Text section —
····················

I have this game. "How gay (and everything else in LGBT+, really) can I be before my overly conservative parents notice?" So far: I have pride drawings and posters on a wall of my room. I dress like a sterotypical boy almost all of the time. I brought home my boyfriend and all of my LGBT+ friends (though I didn't inform of this sexuality fact, but I also didn't not inform them, y'know?). I play songs about gay relationships and things like Little Game by Benny around the house. I've changed my phone and computer backgrounds to pride flags. I'm very passionate about equality all the time. Like if someone with a gaydar heard me, they'd know everything within a few moments of knowing me. They know absolutely nothing so far, and it's been over a year of this. If they did know, I know they would've made it clear, so it's not like their keeping their knowledge a secret. Does anybody else do this?
They're either oblivious or they don't want to face the truth. My parents were always up front about everything. If they had a problem with anything, they would say it. Or if they wanted to know something, they'd ask. However, when I told them that I was gay, they said they knew all along.
Well, for the longest time I thought my parents would have caught on. For three years I dressed like a boy and had short hair, and enjoyed being "mistaken" for male. I tried to make it really damn obvious. And yet when I came out, they were completely taken aback. They said things like, "how come you never told us before?" or "why didn't you come to us first/sooner?" Part of it has to do with the fact that they believe being gay/trans is a choice. So if they never "let" their kids choose that, there's no way they can turn out that way, now is there? I think largely it has to do with denial, or them not wanting to face reality, so they blocked out all the signs I tried to show. If your parents, being conservative, are anything like mine and they aren't seeming to "catch on," there's really only two possibilities. One is that they are really unobservant or hiding their thoughts. Two - more likely - they are in denial (albeit probably subconscious denial). I am not saying this is the case, but if it is, you may need to try a more direct approach for answers. Like you could casually bring up a trans-related news article and see how they react.

····················

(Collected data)

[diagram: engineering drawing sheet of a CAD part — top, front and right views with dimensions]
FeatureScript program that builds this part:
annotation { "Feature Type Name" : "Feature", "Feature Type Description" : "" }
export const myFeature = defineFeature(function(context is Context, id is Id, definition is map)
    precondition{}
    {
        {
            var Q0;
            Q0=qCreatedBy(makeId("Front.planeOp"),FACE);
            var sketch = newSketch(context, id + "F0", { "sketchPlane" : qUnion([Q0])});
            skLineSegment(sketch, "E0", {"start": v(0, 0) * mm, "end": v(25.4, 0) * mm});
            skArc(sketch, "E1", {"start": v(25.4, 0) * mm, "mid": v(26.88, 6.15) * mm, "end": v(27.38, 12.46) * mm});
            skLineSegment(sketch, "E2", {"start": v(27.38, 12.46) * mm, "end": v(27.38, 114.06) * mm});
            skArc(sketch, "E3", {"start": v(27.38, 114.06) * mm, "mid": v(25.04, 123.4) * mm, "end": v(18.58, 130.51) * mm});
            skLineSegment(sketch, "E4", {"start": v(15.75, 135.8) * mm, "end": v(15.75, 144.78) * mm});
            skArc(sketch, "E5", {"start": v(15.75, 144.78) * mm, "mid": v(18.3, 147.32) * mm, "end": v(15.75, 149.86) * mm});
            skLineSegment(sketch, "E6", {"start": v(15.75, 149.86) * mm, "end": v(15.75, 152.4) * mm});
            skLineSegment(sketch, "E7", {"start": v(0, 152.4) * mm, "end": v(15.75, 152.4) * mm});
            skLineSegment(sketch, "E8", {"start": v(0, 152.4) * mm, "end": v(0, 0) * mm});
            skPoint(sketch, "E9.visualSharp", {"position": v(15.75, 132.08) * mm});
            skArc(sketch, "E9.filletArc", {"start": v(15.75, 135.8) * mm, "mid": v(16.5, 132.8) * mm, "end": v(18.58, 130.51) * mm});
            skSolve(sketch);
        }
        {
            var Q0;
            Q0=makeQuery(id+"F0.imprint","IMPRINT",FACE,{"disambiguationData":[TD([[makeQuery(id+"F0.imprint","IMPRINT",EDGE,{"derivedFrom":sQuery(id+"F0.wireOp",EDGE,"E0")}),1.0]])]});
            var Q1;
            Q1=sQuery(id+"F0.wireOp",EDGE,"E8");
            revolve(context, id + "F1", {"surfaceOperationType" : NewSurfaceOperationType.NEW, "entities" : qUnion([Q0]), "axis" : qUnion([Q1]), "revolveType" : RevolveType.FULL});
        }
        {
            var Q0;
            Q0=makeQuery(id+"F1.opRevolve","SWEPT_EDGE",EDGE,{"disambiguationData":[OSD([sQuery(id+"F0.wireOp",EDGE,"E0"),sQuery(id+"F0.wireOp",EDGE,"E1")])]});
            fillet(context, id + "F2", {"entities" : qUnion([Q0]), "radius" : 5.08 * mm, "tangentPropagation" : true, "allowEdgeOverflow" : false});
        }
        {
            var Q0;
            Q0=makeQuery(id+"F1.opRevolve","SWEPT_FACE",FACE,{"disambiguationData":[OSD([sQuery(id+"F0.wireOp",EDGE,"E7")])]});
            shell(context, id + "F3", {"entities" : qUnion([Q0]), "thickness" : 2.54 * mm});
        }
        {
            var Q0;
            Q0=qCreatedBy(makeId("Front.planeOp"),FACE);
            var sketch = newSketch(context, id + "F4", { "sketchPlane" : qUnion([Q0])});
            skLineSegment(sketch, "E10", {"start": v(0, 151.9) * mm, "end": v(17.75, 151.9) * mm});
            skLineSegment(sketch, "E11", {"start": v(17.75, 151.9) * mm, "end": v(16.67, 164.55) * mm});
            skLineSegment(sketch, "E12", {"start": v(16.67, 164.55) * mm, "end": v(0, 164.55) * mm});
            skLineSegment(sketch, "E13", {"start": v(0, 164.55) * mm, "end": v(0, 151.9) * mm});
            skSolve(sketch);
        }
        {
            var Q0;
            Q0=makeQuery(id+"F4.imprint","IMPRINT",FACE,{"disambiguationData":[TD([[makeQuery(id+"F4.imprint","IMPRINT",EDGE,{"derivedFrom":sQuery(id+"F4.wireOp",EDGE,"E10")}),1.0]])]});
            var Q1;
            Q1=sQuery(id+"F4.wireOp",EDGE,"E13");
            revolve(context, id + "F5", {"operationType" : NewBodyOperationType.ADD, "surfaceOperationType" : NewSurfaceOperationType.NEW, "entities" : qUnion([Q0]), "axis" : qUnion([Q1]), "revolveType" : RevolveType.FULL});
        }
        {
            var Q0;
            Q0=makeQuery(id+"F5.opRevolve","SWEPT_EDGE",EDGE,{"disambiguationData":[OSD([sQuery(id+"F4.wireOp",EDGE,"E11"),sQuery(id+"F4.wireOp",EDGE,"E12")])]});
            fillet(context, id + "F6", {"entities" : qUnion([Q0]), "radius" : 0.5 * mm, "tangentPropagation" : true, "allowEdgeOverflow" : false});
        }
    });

····················

Exercises —
1. In the posts about conservative parents, how long has the first writer kept up the game without the parents noticing?
2. Reproduce everything in the posts about conservative parents from "They're either oblivious" down to "knew all along.".
These records have no connection to the posts about conservative parents.

Activity answers —
1. Over a year.

2.
They're either oblivious or they don't want to face the truth. My parents were always up front about everything. If they had a problem with anything, they would say it. Or if they wanted to know something, they'd ask. However, when I told them that I was gay, they said they knew all along.